Peter Handke : Parfaite énigme
Depuis quelque temps, l'écrivain semblait se taire, après les multiples polémiques suscitées par ses prises de position sur l'ex-Yougoslavie. Une rafale de parutions en français a, ces derniers mois, démenti ce silence apparent et restauré l'étrangeté souveraine de sa langue.
Avez-vous déjà essayé de raconter un livre de Peter Handke ? Si on prend par exemple La Femme gauchère, on peut y lire un récit féministe des années 1970. Ou un récit clinique sur la dépression. Ou un état des lieux sur la vie dans les lotissements autrichiens. Ou un scénario de film, à tourner littéralement, sur une femme gauchère, trop gauche pour s'adapter à ce qu'on attend d'elle. Tout ça à la fois, et autre chose encore, cette autre chose que le mot style dit peut-être, mais que j'aime à penser comme l'étrangeté de Handke.

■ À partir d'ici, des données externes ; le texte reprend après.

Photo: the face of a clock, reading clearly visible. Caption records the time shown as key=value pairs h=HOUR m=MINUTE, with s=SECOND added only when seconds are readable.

[…] cette étrangeté persiste quand Handke écrit pour la première fois en français, dans ce dialogue d'été que sont Les Beaux Jours d'Aranjuez : « La femme. – Maintenant ça me revient : tout à coup l'ombre de la feuille sur la planche de la cabane se remplissait de couleur. L'homme. – De quelle couleur ? La femme. – D'une couleur inconnue. Sans nom. Une couleur foncée. »
Comme tout écrivain, Handke creuse dans la langue une langue étrangère. Il y va avec les mains, je l'imagine les ongles pleins de terre, entouré d'arbres, hiver, été. […] L'humain est un élément du paysage parmi d'autres : ce renversement un peu chinois bouscule notre Occident. Du coup, habiter est une activité à part entière, comme aimer, marcher, ou respirer.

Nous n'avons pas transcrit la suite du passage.